I'm a green card holder, just moved to the US (wife is American). Before I left the UK my permanent employer offered to retain my services as a computer developer on contract so I set myself up with a UK contractor agency they had already credit checked and then I moved. For the past 3 months I have been working remotely from Florida for my former employer and never intend to go back to the UK on business as I can do everything from home. The agency has been paying into my UK account and I have been wiring the money over since. However, the agency is now saying that they cannot keep doing this past April due to some tax issue.

Does anyone know of any problems with this arrangement? I am genuinely a permanent resident of America so long term at least I am not too worried about my own taxes.
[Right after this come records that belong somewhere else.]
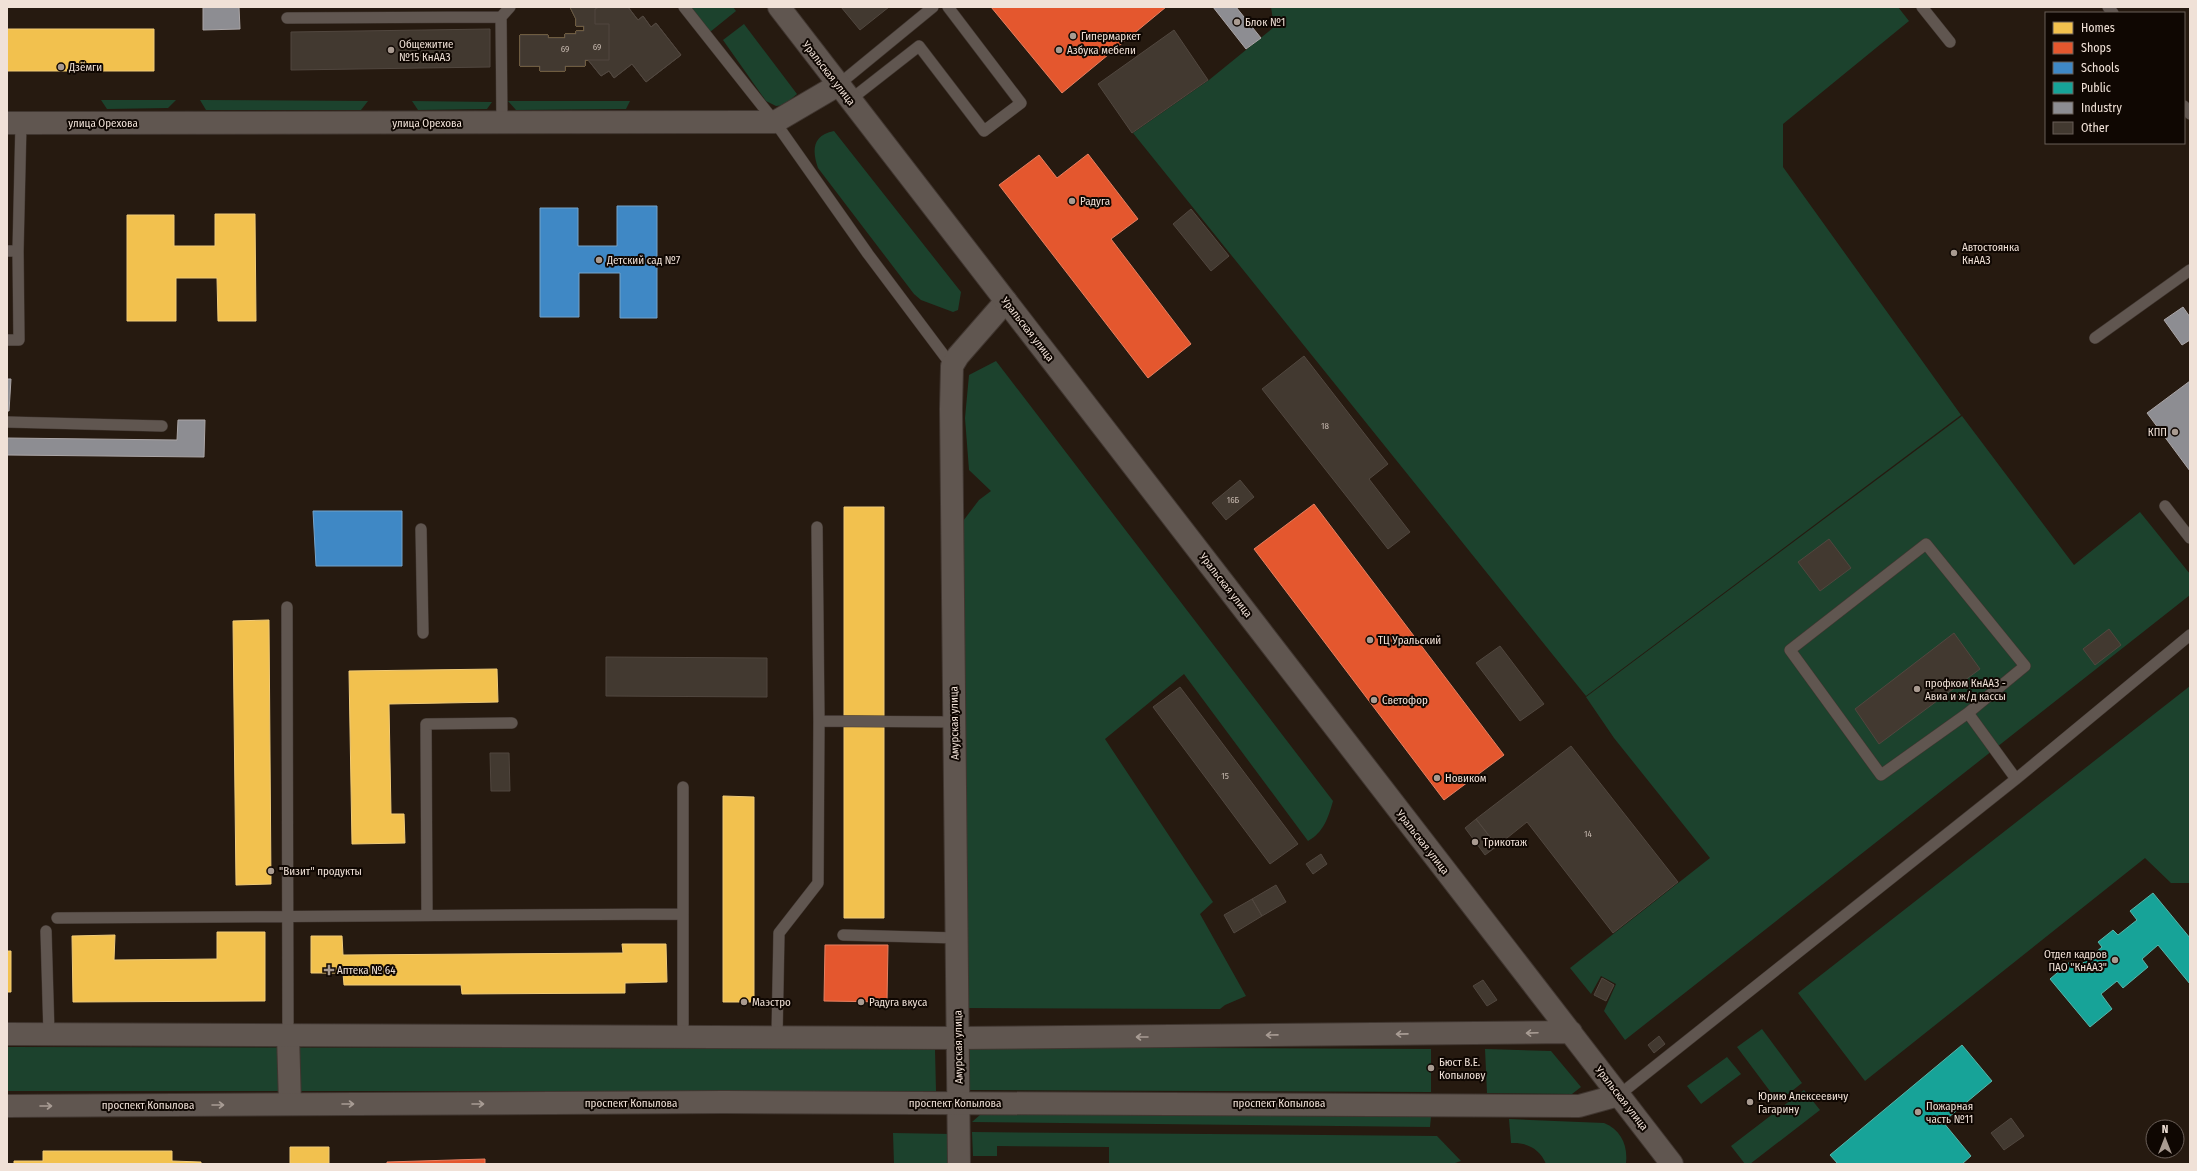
<svg xmlns="http://www.w3.org/2000/svg" width="2197" height="1171" font-family="'Fira Sans Condensed',sans-serif">
  <style>
    .green { fill: #1c422d }
    .homes { fill: #f2c14e; stroke: #f1cb77 }
    .shops { fill: #e4572e; stroke: #e88061 }
    .schools { fill: #3f88c5; stroke: #74a3ca }
    .public { fill: #17a398; stroke: #58b6ab }
    .industry { fill: #8d8d92; stroke: #aba6a7 }
    .building { fill: #423930; stroke: #51473f }
    .lines { fill: none; stroke-linecap: round; stroke-linejoin: round }
    .lane-casing { stroke: #403630; stroke-width: 12 }
    .street-casing { stroke: #403630; stroke-width: 24 }
    .secondary-casing { stroke: #403630; stroke-width: 24 }
    .lane { stroke: #605650; stroke-width: 11 }
    .street { stroke: #605650; stroke-width: 22 }
    .secondary { stroke: #605650; stroke-width: 22 }
    .oneway { stroke: #a89c94 }
    .poi-dot { fill: #a99b91; stroke: #0f0702; stroke-width: 1.5 }
    .labels { text-anchor: middle; stroke-width: 4; stroke-linejoin: round; paint-order: stroke }
    .number-label { font-size: 9px; fill: #c4b7ad }
    .poi-label { font-size: 11px; fill: #f0e1d7; stroke: #0f0702; text-anchor: start }
    .street-label { font-size: 11px; fill: #f0e1d7; stroke: #0f0702 }
  </style>
  <rect width="100%" height="100%" fill="#261a10"/>
  <path class="green" d="M691 7H733L736 11 710 32Z
    M1271 7H1898L1909 21 1783 124V167L1961 415 1586 696 1133 133 1209 80 1274 27Z
    M744 24 797 94 784 105 776 106 766 101 723 40Z
    M101 100H176L168 108 107 109Z
    M200 100 368 101 361 110H206Z
    M412 101 492 102 487 109 418 110Z
    M508 101H630L626 109 516 110Z
    M834 131 961 292 958 310 953 312 921 300 914 294 818 168C812 151 812 135 834 131Z
    M996 361 1333 801C1328 818 1324 832 1308 841L1184 674 1105 739 1213 902 1200 914 1246 996 1225 1005 1220 1009 964 1008 960 525 979 500 991 491 969 470 965 418 969 375Z
    M1962 416 2074 565 2140 512 2190 574V595L1625 1040 1604 1011 1616 984 1601 976 1591 994 1570 968 1710 858 1614 738 1586 697Z
    M2190 686V883H2171L2145 858 1865 1081 1798 993Z
    M1762 1029 1802 1083 1778 1102 1737 1047Z
    M7 1047 935 1049 936 1091H7Z
    M970 1047 1431 1049V1092L970 1090Z
    M1485 1049 1551 1051 1581 1087 1572 1094 1487 1093Z
    M1727 1057 1741 1074 1701 1104 1687 1086Z
    M1804 1090 1820 1110 1750 1164H1745L1731 1146Z
    M981 1114 1431 1117 1430 1127 972 1122Z
    M1509 1119 1604 1123C1621 1130 1628 1145 1626 1163L1546 1164C1540 1149 1527 1142 1511 1143Z
    M972 1132 1437 1136 1461 1161 1452 1164H1109V1147L997 1146V1156H973Z
    M893 1133 951 1134V1164H894Z"/>
  <path class="homes" d="M570 7H599L595 9V24H609V60H585V66H565V71H540V66H520V35H548V38H565V34H576V31H584V26H576V19Z
    M7 29H154V71H7Z
    M215 214H255L256 321H218L217 278H176V321H127V215H174V246H215Z
    M844 507H884V918H844Z
    M269 620 271 884 236 885 233 621Z
    M497 669 498 702 389 704 391 814H404L405 843 352 844 349 671Z
    M723 796 754 797V1002H723Z
    M217 932H265V1001L73 1002 72 936 115 935 114 960 217 959Z
    M311 936H342L343 955 623 953 622 944H666L667 982 625 983V993L462 994 461 985H344L343 973H311Z
    M7 951H11V992H7Z
    M290 1147H329V1164H290Z
    M43 1151H172V1161L201 1162V1164H14V1161H43Z"/>
  <path class="shops" d="M991 7H1166L1062 93Z
    M1088 154 1138 219 1111 239 1191 344 1148 378 999 185 1039 155 1057 178Z
    M1314 504 1504 755 1444 800 1254 549Z
    M825 945H888L887 1002 824 1001Z
    M485 1159V1164H387V1162Z"/>
  <path class="schools" d="M617 206H657V318H620V273H579V317H540V208H578V246H617Z
    M313 511H402V566H316Z"/>
  <path class="public" d="M2153 893 2190 938V984L2158 945 2142 959 2148 967 2123 988 2117 981 2101 994 2112 1009 2090 1027 2050 979 2071 961 2077 968 2102 947 2098 942 2113 930 2118 935 2137 920 2130 911Z
    M1962 1045 1992 1081 1943 1122 1971 1156 1962 1164H1838L1830 1155Z"/>
  <path class="industry" d="M203 7H239L240 29 203 30Z
    M1213 7H1236L1261 38 1246 49Z
    M2183 307 2190 317V340L2182 345 2164 320Z
    M7 379H11L9 411H7Z
    M2190 381V471L2147 413Z
    M178 420H205L204 457 7 455V438L177 440Z"/>
  <path class="building" d="M570 7H628L638 20 643 16 651 27 656 23 681 55 646 82 632 64 614 78 609 71 601 76 588 60H585V66H565V71H540V66H520V35H548V38H565V34H576V31H584V26H576V19Z
    M599 7H628L638 20 643 16 651 27 656 23 681 55 646 82 632 64 614 78 609 71 601 76 588 60H609V24H595V9Z
    M841 7H889L860 30Z
    M490 29V67L291 70V32Z
    M1174 30 1208 80 1132 133 1098 84Z
    M1191 209 1229 256 1211 271 1173 224Z
    M1304 356 1388 464 1369 479 1410 532 1388 549 1262 389Z
    M1240 480 1254 497 1226 520 1212 503Z
    M1829 539 1851 568 1820 591 1798 562Z
    M2109 629 2121 645 2095 665 2083 649Z
    M1954 633 1980 669 1879 744 1855 709Z
    M1500 646 1544 704 1520 721 1476 663Z
    M606 657 767 658V697L606 696Z
    M1180 687 1298 844 1270 864 1153 707Z
    M1571 746 1678 882 1613 933 1527 822 1497 846 1476 819Z
    M490 753H509L510 791H491Z
    M1476 819 1497 846 1485 855 1465 828Z
    M1321 854 1327 864 1313 874 1306 864Z
    M1276 885 1286 902 1262 916 1252 899Z
    M1252 899 1262 916 1234 933 1224 915Z
    M1602 978 1614 985 1606 1001 1594 995Z
    M1483 980 1497 1000 1487 1006 1473 986Z
    M1659 1036 1665 1044 1654 1053 1648 1045Z
    M2011 1118 2024 1136 2004 1150 1991 1133Z"/>
  <g class="lines">
    <defs>
      <path id="lane" d="M684 7 775 122 868 254 952 366
        M1922 7 1950 42
        M2108 7 2113 13
        M501 17 502 123
        M287 18 501 17 510 7
        M838 85 933 7
        M850 100 919 46 984 131 1021 103 948 7
        M2184 106 2190 114
        M7 251H18
        M2095 338 2190 270
        M7 340H19L18 251 21 123
        M7 422 162 426
        M2165 506 2190 538
        M421 529 423 633
        M287 607 288 1035
        M1968 713 1881 775 1790 650 1926 544 2025 666 1968 713 2016 779
        M819 721 954 722
        M683 787V1036
        M427 915 426 724 512 723
        M57 918 683 914
        M46 931 49 1034
        M843 935 957 938
        M777 1036 779 933 818 883 819 721 817 527
        M1619 1095 2016 779 2190 635"/>
      <path id="street" d="M288 1035 290 1104
        M959 1164 951 409 952 366 958 356 1006 301"/>
      <path id="secondary" d="M779 7 1672 1164
        M7 123 775 122 838 85
        M7 1034 958 1038 1571 1032
        M7 1106 724 1102 1579 1106 1619 1095"/>
    </defs>
    <use href="#lane" class="lane-casing"/>
    <use href="#street" class="street-casing"/>
    <use href="#secondary" class="secondary-casing"/>
    <use href="#lane" class="lane"/>
    <use href="#street" class="street"/>
    <use href="#secondary" class="secondary"/>
  </g>
  <defs><path id="oneway-shaft" d="M-6 0H5M1.5-3L5.5 0L1.5 3" fill="none" stroke-width="1.6" stroke-linecap="round" stroke-linejoin="round"/></defs>
  <g class="oneway">
    <use href="#oneway-shaft" transform="translate(1532 1033) rotate(178)"/>
    <use href="#oneway-shaft" transform="translate(1402 1034) rotate(179)"/>
    <use href="#oneway-shaft" transform="translate(1272 1035) rotate(179)"/>
    <use href="#oneway-shaft" transform="translate(1142 1037) rotate(180)"/>
    <use href="#oneway-shaft" transform="translate(348 1104)"/>
    <use href="#oneway-shaft" transform="translate(478 1104)"/>
    <use href="#oneway-shaft" transform="translate(218 1105)"/>
    <use href="#oneway-shaft" transform="translate(46 1106)"/>
  </g>
  <g class="poi-dot">
    <circle cx="1237" cy="22" r="4"/>
    <circle cx="1073" cy="36" r="4"/>
    <circle cx="391" cy="50" r="4"/>
    <circle cx="1059" cy="50" r="4"/>
    <circle cx="61" cy="67" r="4"/>
    <circle cx="1072" cy="201" r="4"/>
    <circle cx="1954" cy="253" r="4"/>
    <circle cx="599" cy="260" r="4"/>
    <circle cx="2175" cy="432" r="4"/>
    <circle cx="1370" cy="640" r="4"/>
    <circle cx="1917" cy="689" r="4"/>
    <circle cx="1374" cy="700" r="4"/>
    <circle cx="1437" cy="778" r="4"/>
    <circle cx="1475" cy="842" r="4"/>
    <circle cx="271" cy="871" r="4"/>
    <circle cx="2115" cy="960" r="4"/>
    <path d="M327 964h4v4h4v4h-4v4h-4v-4h-4v-4h4z"/>
    <circle cx="744" cy="1002" r="4"/>
    <circle cx="861" cy="1002" r="4"/>
    <circle cx="1431" cy="1068" r="4"/>
    <circle cx="1750" cy="1102" r="4"/>
    <circle cx="1918" cy="1112" r="4"/>
  </g>
  <g class="labels">
    <g class="number-label">
      <text x="597" y="50">69</text>
      <text x="565" y="52">69</text>
      <text x="1325" y="429">18</text>
      <text x="1233" y="503">16Б</text>
      <text x="1225" y="779">15</text>
      <text x="1588" y="837">14</text>
    </g>
    <g class="poi-label">
      <text x="1245" y="26">Блок №1</text>
      <text x="1081" y="40">Гипермаркет</text>
      <text x="399" y="48">Общежитие<tspan x="399" dy="13">№15 КнААЗ</tspan></text>
      <text x="1067" y="54">Азбука мебели</text>
      <text x="69" y="71">Дзёмги</text>
      <text x="1080" y="205">Радуга</text>
      <text x="1962" y="251">Автостоянка<tspan x="1962" dy="13">КнААЗ</tspan></text>
      <text x="607" y="264">Детский сад №7</text>
      <text x="2167" y="436" text-anchor="end">КПП</text>
      <text x="1378" y="644">ТЦ Уральский</text>
      <text x="1925" y="687">профком КнААЗ -<tspan x="1925" dy="13">Авиа и ж/д кассы</tspan></text>
      <text x="1382" y="704">Светофор</text>
      <text x="1445" y="782">Новиком</text>
      <text x="1483" y="846">Трикотаж</text>
      <text x="279" y="875">"Визит" продукты</text>
      <text x="2107" y="958" text-anchor="end">Отдел кадров<tspan x="2107" dy="13">ПАО "КнААЗ"</tspan></text>
      <text x="337" y="974">Аптека № 64</text>
      <text x="752" y="1006">Маэстро</text>
      <text x="869" y="1006">Радуга вкуса</text>
      <text x="1439" y="1066">Бюст В.Е.<tspan x="1439" dy="13">Копылову</tspan></text>
      <text x="1758" y="1100">Юрию Алексеевичу<tspan x="1758" dy="13">Гагарину</tspan></text>
      <text x="1926" y="1110">Пожарная<tspan x="1926" dy="13">часть №11</tspan></text>
    </g>
    <g class="street-label">
      <text transform="translate(829 73) rotate(52)" y="4">Уральская улица</text>
      <text x="103" y="127">улица Орехова</text>
      <text x="427" y="127">улица Орехова</text>
      <text transform="translate(1028 329) rotate(52)" y="4">Уральская улица</text>
      <text transform="translate(1226 585) rotate(52)" y="4">Уральская улица</text>
      <text transform="translate(954 723) rotate(-91)" y="4">Амурская улица</text>
      <text transform="translate(1423 842) rotate(52)" y="4">Уральская улица</text>
      <text transform="translate(958 1047) rotate(-91)" y="4">Амурская улица</text>
      <text transform="translate(1622 1098) rotate(52)" y="4">Уральская улица</text>
      <text x="631" y="1107">проспект Копылова</text>
      <text x="955" y="1107">проспект Копылова</text>
      <text x="1279" y="1107">проспект Копылова</text>
      <text x="148" y="1109">проспект Копылова</text>
    </g>
  </g>
  <rect width="2197" height="1171" fill="none" stroke="#f0e1d7" stroke-width="16"/>
  <rect x="2045" y="12" width="140" height="132" fill="#0f0702" stroke="#695e57"/>
  <rect x="2053" y="22" width="20" height="12" fill="#f2c14e" stroke="#695e57"/>
  <text x="2081" y="32" font-size="12" fill="#f0e1d7">Homes</text>
  <rect x="2053" y="42" width="20" height="12" fill="#e4572e" stroke="#695e57"/>
  <text x="2081" y="52" font-size="12" fill="#f0e1d7">Shops</text>
  <rect x="2053" y="62" width="20" height="12" fill="#3f88c5" stroke="#695e57"/>
  <text x="2081" y="72" font-size="12" fill="#f0e1d7">Schools</text>
  <rect x="2053" y="82" width="20" height="12" fill="#17a398" stroke="#695e57"/>
  <text x="2081" y="92" font-size="12" fill="#f0e1d7">Public</text>
  <rect x="2053" y="102" width="20" height="12" fill="#8d8d92" stroke="#695e57"/>
  <text x="2081" y="112" font-size="12" fill="#f0e1d7">Industry</text>
  <rect x="2053" y="122" width="20" height="12" fill="#423930" stroke="#695e57"/>
  <text x="2081" y="132" font-size="12" fill="#f0e1d7">Other</text>
  <g transform="translate(2165 1139)"><circle r="19" fill="#0f0702" stroke="#695e57"/>
  <path d="M0-3L7 15L0 10L-7 15Z" fill="#a99b91"/>
  <text y="-6" font-size="11" font-weight="bold" text-anchor="middle" fill="#f0e1d7">N</text>
  </g>
</svg>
I filed my P85 form with HMRC in the UK to inform them of my emigration so I should be going on to the "No Tax" (NT) code at some point and hence only have to pay taxes here in the US. Currently I am still on my old tax code so the agency is taking tax out through PAYE and it will be interesting to see if I get that refunded when I go on the NT code but that is a separate issue.

If the UK agency genuinely/legally cannot keep me on their books past April what other options are there for getting paid by a UK-only company while residing in the US? Especially in the current climate and the fact that it is a lucrative and interesting contract I do not want to give it up.

Thanks in advance.

Colin


----------



## Bevdeforges (Nov 16, 2007)

Hi and welcome to the forum.

Basically, you are working as an "independent contractor" in the US and you need to be handling your own payroll and income taxes. The easiest way to do this is for you to invoice the company in the UK for the work you do (you can invoice them in either US$ or sterling - depends how they are able to pay).

You will need to contact the state tax authorities in Florida to see what state taxes you are subject to as a self-employed individual and you'll probably wind up having to file quarterly estimated taxes to the federal government.

Just as a rule of thumb, most people who switch over to being self-employed like this find that they need to increase the amount they are being paid by their "customer" to cover the various costs of being in business for themselves. The old rule of thumb (from several years ago) was that you generally need to bill about twice your old salary to break even - though obviously it depends on what sort of business you're in. You're entitled to deduct all your costs of doing business (paper, pencils, filing fees, transportation, insurance, accountantcy and legal fees, etc.) from your income from the business. 

You might want to contact something like the Small Business Administration (a government agency - http://www.sba.gov/) in your area to get some help in setting up your business and handling the administrative side of things. Be sure to check the "Local Resources" section for a program called SCORE, where you can be connected with a retired business person to help you get your business organized.
Cheers,
Bev


----------



## tumnus (Feb 7, 2009)

Thanks for all that. I was wondering about becoming self-employed but from the IRS definition of self-employed it is not clear if I can claim that.

I don't think I pass rules 1 and 2 from the IRS definition of self-employed (from their website) since I report to a team leader who tells me when to work and what to work on and I work on a laptop with software all provided by the company as well.

I also wouldn't have a clue about how I would actually invoice them and receive the payment but I guess the SBA or even the company's Finance department might be able to help with that one. I guess the whole prospect of the administration work is daunting. For instance the company usually requires the companies that they pay to be credit checked.

I was also wondering about using a payroll company that takes on individuals. I was always a permanent employee in the UK so I never had to use the 'umbrella' companies over there, but as I understand it some of these payroll companies here in the US act in the same way by taking away the hassle of being self employed and invoicing clients and managing taxes for a small fee. Would this be an option?

Thanks again for all the advice


----------



## Bevdeforges (Nov 16, 2007)

The IRS rules regarding "self-employment" are directed toward an old trick of the high tech companies - namely that of making all their employees "contractors" in order to avoid paying their share of the payroll taxes. In your case, unless your UK employer has a US company they can pay you through (and make those payroll tax payments), self-employment is about your only option.

Do try to contact the SBA to see what they can do for you. I'm not aware of payroll companies that will handle all your "paperwork" like that, but you may be able to enlist the services of an accountant or accounting service. Enrolled agents (meaning that they are enrolled with the IRS to handle tax matters) are sometimes a more economical option. But in any event, there's a certain level of day to day record keeping you'll have to take on yourself.
Cheers,
Bev


----------